UN Secretary-General Antonio Guterres on Wednesday welcomed the G20’s backing for financial steps to boost the UN’s ambitious Sustainable Development Goals (SDGs).
“I welcome the G20’s support for the SDG Stimulus, strengthening Multilateral Development Banks, and increasing finance for development and climate action," he said at the General Assembly’s high-level Dialogue on Financing for Development.
The G20 Leaders’ Declaration adopted earlier this month in New Delhi committed to collective action to the G20 2023 Action Plan to accelerate progress on the SDGs.
The commitment of G20 made up of major emerging and industrialised economies includes mobilising affordable financing for developing countries, scaling up sustainable finance and increasing social impact investment instruments.
He said the G20 commitment was among “good-faith efforts to help developing economies survive this financing crisis”.
Guterres said that at the halfway mark for the SDGs that were adopted in 2015 with a 2030 deadline, “progress on our most fundamental priorities – poverty and hunger – has gone into reverse for the first time in decades”.
The Covid pandemic and the fallout of Russia’s invasion of Ukraine were the principal reasons for the backsliding, he said.
Guterres said that “financing for development is the fuel that drives progress on the 2030 Agenda [for sustainable development] and the Paris Agreement [on fighting climate change]”, but “that fuel is running out – and the sustainable development engine is stuttering, stalling, and backfiring”.

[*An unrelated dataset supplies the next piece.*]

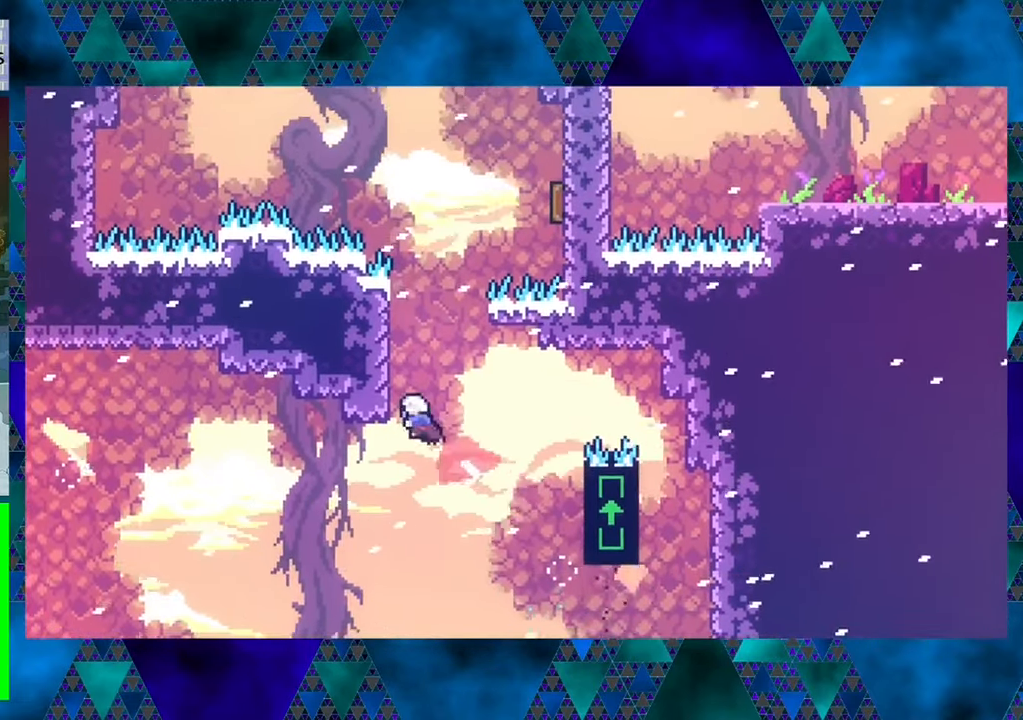
{"buttons": ["R1", "DPAD_UP", "DPAD_LEFT"], "left_stick": "center", "events": [[100, "Y", "up"]]}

The developing countries are facing a crisis that requires urgent action, he said.
The gap in financing for SDGs has become a chasm, estimated at $3.9 trillion US dollars a year, Guterres said.
The borrowing costs for developing countries is up to eight times higher than for developing countries, creating a debt trap, and one in three countries around the world is now at high risk of a fiscal crisis, he said.

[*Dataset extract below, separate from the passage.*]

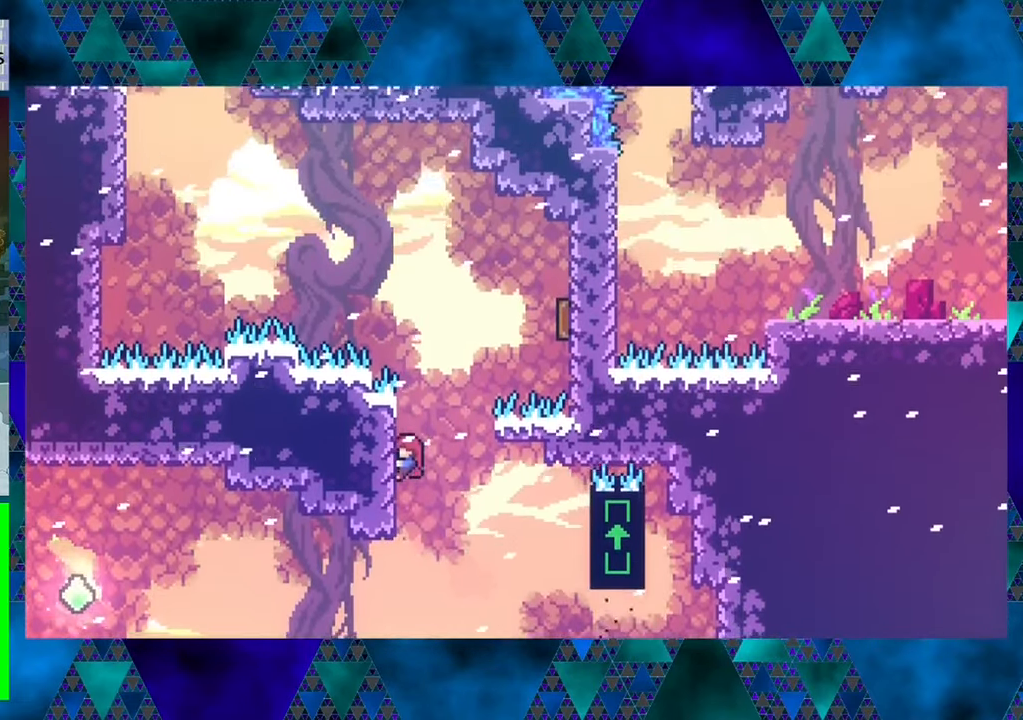
{"buttons": ["B", "R1", "DPAD_UP", "DPAD_RIGHT"], "left_stick": "center", "events": [[267, "DPAD_LEFT", "up"], [300, "DPAD_RIGHT", "down"], [350, "B", "down"]]}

Guterres reiterated his call for revamping the multilateral financial institutions like the World Bank and the International Monetary Fund that he said were created after World War II when many developing countries were under colonial rule and were skewed in favour of the developed countries.
General Assembly President Dennis Francis backed the call for reforming international finance.
“We must fundamentally overhaul our approach to global economic governance," he said.
“It is absolutely clear that the current financial architecture has fallen short in mobilising the stable, long-term, and equitable financing required to achieve the Sustainable Development Goals," he said.
“We can no longer afford to bury our head in the sand and ignore the writing on the wall," he said.
“It is high time for all nations to funnel their financial efforts into realising the Sustainable Development Goals," Francis said.